### Required work
Could you copy, unchanged, the part of the data that opens with the line containing "state / province: Oaxaca" and closes with the line containing "locality: Vicinity of Gold Creek.", both of those lines included?

[Extracted data entries]
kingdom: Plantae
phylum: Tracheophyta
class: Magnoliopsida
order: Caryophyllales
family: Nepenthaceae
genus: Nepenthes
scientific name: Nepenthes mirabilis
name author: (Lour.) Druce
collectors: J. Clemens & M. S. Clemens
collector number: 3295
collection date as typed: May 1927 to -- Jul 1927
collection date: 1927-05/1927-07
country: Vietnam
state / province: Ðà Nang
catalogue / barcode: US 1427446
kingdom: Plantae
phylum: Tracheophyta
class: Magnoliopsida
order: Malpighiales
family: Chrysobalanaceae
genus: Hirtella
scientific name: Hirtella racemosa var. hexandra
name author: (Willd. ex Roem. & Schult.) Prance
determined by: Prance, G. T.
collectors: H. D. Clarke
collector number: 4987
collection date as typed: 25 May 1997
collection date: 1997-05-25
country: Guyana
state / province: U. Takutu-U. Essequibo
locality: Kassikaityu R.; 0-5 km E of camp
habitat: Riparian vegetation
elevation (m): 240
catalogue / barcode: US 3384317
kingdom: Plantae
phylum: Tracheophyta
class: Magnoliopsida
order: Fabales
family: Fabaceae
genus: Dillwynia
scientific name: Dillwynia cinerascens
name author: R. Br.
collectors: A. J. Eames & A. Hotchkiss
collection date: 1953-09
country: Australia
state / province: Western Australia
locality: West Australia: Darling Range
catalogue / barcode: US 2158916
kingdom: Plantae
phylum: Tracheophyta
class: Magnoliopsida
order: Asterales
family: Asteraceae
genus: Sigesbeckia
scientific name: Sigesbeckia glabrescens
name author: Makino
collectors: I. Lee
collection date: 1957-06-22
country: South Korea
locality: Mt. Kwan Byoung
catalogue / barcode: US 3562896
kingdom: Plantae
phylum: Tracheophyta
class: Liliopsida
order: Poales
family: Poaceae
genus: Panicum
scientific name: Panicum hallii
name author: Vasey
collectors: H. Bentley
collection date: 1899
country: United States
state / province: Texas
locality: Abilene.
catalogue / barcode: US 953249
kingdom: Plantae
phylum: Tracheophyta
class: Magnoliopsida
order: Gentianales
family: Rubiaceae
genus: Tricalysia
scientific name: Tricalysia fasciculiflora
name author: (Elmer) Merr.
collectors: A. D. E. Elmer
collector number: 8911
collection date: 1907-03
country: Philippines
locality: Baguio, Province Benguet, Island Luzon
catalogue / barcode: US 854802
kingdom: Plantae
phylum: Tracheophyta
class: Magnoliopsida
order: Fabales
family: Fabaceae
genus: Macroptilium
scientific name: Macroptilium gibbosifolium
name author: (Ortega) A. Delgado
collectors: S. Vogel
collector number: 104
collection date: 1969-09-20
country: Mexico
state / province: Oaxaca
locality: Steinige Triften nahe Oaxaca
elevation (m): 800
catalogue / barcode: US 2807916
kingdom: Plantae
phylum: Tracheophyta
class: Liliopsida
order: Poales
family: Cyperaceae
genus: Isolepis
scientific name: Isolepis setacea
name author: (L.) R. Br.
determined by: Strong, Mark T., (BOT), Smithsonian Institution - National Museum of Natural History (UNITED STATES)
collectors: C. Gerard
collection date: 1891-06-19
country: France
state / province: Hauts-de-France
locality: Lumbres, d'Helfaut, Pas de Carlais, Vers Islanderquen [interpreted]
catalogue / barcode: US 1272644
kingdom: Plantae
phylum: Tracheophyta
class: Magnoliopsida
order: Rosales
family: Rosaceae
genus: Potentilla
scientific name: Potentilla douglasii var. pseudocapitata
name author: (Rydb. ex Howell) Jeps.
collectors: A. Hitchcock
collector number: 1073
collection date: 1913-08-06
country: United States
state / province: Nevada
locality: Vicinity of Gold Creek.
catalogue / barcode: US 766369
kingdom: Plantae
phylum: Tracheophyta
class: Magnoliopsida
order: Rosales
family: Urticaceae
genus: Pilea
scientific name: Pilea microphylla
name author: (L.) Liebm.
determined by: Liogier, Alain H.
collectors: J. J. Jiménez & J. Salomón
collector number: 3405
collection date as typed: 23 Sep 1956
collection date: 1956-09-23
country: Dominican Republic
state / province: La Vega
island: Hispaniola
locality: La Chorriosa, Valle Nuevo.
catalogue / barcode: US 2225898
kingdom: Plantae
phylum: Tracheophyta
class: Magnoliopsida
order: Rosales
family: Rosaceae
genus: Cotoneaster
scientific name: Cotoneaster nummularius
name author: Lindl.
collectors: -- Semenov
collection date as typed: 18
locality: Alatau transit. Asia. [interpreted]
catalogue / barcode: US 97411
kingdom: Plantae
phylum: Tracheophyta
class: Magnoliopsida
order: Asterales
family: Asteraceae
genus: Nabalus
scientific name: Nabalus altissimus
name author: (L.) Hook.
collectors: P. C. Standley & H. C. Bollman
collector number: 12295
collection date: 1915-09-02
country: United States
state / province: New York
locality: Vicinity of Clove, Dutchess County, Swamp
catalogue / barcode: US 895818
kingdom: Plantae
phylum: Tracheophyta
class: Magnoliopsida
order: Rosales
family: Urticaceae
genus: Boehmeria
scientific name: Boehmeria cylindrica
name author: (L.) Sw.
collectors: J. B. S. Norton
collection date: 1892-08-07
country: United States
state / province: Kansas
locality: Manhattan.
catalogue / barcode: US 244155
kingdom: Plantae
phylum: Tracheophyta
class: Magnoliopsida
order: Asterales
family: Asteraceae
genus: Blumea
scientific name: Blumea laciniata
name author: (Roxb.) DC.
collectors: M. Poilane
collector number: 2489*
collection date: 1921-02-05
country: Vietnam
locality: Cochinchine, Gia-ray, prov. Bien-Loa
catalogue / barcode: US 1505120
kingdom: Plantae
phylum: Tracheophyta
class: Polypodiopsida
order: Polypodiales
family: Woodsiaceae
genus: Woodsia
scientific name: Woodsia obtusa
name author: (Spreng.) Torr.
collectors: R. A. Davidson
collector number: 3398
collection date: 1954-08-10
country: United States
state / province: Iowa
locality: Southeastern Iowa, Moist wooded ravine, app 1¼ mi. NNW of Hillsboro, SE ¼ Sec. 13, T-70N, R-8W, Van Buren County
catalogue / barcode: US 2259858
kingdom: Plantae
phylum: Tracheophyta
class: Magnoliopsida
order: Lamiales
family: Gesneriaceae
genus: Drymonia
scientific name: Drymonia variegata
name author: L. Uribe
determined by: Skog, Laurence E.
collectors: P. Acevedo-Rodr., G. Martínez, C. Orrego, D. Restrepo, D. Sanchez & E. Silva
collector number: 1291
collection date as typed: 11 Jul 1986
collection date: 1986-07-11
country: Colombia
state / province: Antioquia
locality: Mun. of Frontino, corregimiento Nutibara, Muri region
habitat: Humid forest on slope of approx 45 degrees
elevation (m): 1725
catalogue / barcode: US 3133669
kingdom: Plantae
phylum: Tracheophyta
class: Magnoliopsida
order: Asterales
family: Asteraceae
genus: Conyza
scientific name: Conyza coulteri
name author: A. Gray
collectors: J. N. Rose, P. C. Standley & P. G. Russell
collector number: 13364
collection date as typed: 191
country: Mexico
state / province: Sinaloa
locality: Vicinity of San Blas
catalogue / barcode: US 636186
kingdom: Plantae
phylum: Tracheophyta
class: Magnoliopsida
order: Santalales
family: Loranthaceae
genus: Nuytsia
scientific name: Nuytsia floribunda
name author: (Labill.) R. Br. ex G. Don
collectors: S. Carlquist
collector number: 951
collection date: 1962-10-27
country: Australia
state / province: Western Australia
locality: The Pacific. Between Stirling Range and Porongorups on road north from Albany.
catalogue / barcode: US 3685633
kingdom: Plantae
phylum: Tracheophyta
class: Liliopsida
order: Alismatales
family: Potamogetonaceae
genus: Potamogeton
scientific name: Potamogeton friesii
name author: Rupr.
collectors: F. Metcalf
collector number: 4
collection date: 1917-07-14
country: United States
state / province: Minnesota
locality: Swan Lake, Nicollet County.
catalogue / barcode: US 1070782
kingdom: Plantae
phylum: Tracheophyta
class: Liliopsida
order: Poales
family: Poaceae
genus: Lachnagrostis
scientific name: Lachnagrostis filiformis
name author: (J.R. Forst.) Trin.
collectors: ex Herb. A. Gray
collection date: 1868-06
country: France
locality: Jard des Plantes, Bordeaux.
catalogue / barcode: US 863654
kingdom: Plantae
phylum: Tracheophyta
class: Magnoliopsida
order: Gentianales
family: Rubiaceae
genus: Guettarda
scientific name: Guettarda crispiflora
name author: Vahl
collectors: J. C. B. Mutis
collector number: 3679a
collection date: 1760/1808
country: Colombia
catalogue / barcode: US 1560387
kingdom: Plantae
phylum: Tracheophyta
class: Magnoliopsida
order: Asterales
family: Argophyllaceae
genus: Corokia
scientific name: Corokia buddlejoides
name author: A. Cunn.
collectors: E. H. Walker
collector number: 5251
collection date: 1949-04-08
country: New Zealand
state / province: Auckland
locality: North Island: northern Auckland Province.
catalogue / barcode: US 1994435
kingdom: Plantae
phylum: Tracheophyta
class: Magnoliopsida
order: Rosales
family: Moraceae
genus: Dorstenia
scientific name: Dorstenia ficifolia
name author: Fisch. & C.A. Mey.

### The reply
state / province: Oaxaca
locality: Steinige Triften nahe Oaxaca
elevation (m): 800
catalogue / barcode: US 2807916
kingdom: Plantae
phylum: Tracheophyta
class: Liliopsida
order: Poales
family: Cyperaceae
genus: Isolepis
scientific name: Isolepis setacea
name author: (L.) R. Br.
determined by: Strong, Mark T., (BOT), Smithsonian Institution - National Museum of Natural History (UNITED STATES)
collectors: C. Gerard
collection date: 1891-06-19
country: France
state / province: Hauts-de-France
locality: Lumbres, d'Helfaut, Pas de Carlais, Vers Islanderquen [interpreted]
catalogue / barcode: US 1272644
kingdom: Plantae
phylum: Tracheophyta
class: Magnoliopsida
order: Rosales
family: Rosaceae
genus: Potentilla
scientific name: Potentilla douglasii var. pseudocapitata
name author: (Rydb. ex Howell) Jeps.
collectors: A. Hitchcock
collector number: 1073
collection date: 1913-08-06
country: United States
state / province: Nevada
locality: Vicinity of Gold Creek.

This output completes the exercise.